Figure 9. Imports by Chapter and Partner Country. Image by Author.

Upon inspecting the Philippines’ imports by chapter and country in Figure 9, it’s obvious that China is a dominant trade partner, with significant imports spanning electrical machinery (Chapter 85), nuclear reactors (Chapter 84), and mineral fuels (Chapter 27). However, a closer look reveals the Philippines’ reliance on Indonesia for mineral fuels (Chapter 27), hinting at the strategic importance of maintaining this relationship for energy security. Given the variety of essential goods coming from different countries, it’s imperative for the Philippines to diversify its supply chains and foster resilient partnerships, ensuring a steady flow of critical imports.
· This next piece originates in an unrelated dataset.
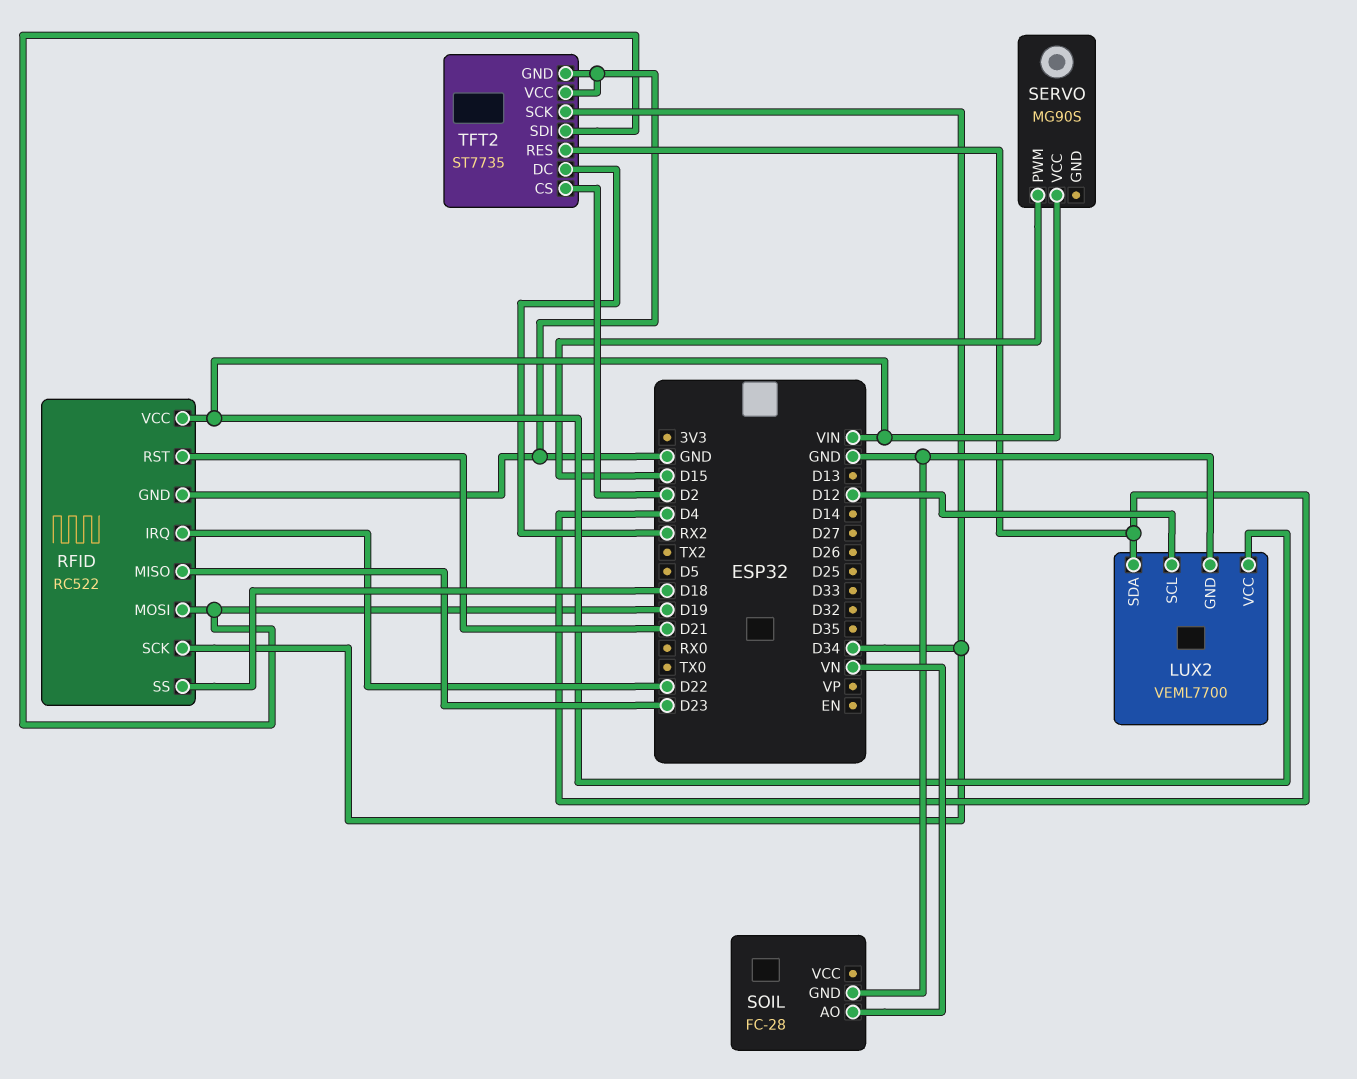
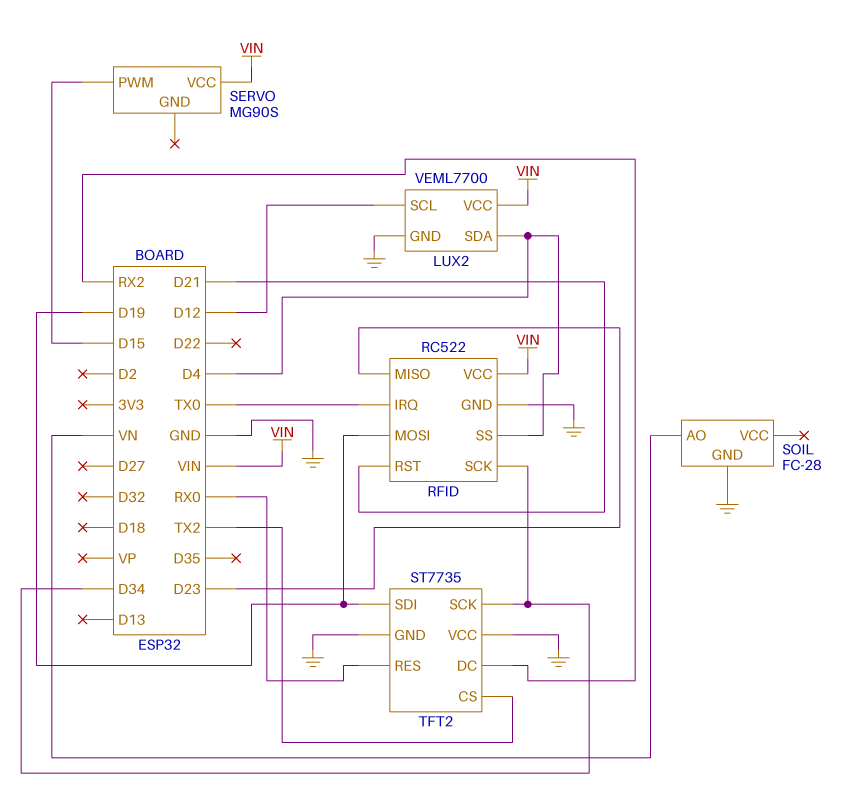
RFID pin IRQ: D22 -> TX0
RFID pin SS: D18 -> D4
TFT2 pin CS: D2 -> TX2
TFT2 pin RES: D4 -> RX0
Figure 10. Exports by Chapter and Partner Country. Image by Author.

Figure 10 demonstrates that electrical machinery (Chapter 85) remains the dominant export, especially to the USA, Hong Kong, and Japan. Yet, what’s intriguing is the broad spread of product categories exported to countries like Japan — from machinery (Chapter 85) to copper (Chapter 74). This diversified export portfolio suggests a mature trading relationship, offering stability and reduced vulnerability to market fluctuations. Another notable observation is the export of ores and copper to countries like China, revealing potential growth sectors that could be further developed. Strategic efforts to innovate and expand production in these sectors could potentially elevate the Philippines’ export value and strengthen its position in the global market.

Conclusion

And with that, by analyzing the relationships using nodes and edges in our Trade Network, we were able to gather and summarize the following useful insights:

For the Government:

  • While China remains a significant trade partner, the imbalance in trade necessitates diversifying partners to mitigate risks. Strengthening ties with countries like the Netherlands and Germany via strategic free trade agreements, foreign incentives, etc., could be beneficial.
  • The prominence of ores, copper, and electrical machinery in our exports suggests potential growth sectors. Investing in R&D and infrastructure in these sectors can elevate the Philippines’ global standing.

For NGOs:

  • With certain product categories like machinery and natural pearls being exported to diverse markets, NGOs can focus on grassroots-level initiatives to enhance local production capabilities.
  • Provide skill training in sectors that are emerging as significant export players, ensuring the workforce is equipped to meet global demands.

For Entrepreneurs:

  • The broad product spread in exports to countries like Japan suggests a market open to diverse products. Entrepreneurs should tap into this versatility.
  • With countries like China importing ores and copper, there’s room for innovation. Collaborative efforts to refine these raw materials locally can add value and increase export potential.

For Others:

  • As the landscape of Filipino trade evolves, staying abreast of trends and shifts is crucial. This not only aids in strategic decision-making but also in spotting opportunities as they arise.
  • Network science has shown the importance of connections. Building bridges, both within and outside the country, can lead to collaborative opportunities and shared growth.

Thank you for joining me in this exploration of the Philippines’ 2022 trade network. Stay tuned!

References

  1. United Nations Comtrade Database. Comtradeplus. A primary source for global trade data, offering detailed insights into trade flows and patterns.
  2. Tariff Commission of the Philippines. HS Codes and the Philippine Tariff Book. A detailed guide on the Harmonized System codes used for classifying traded goods on an international scale.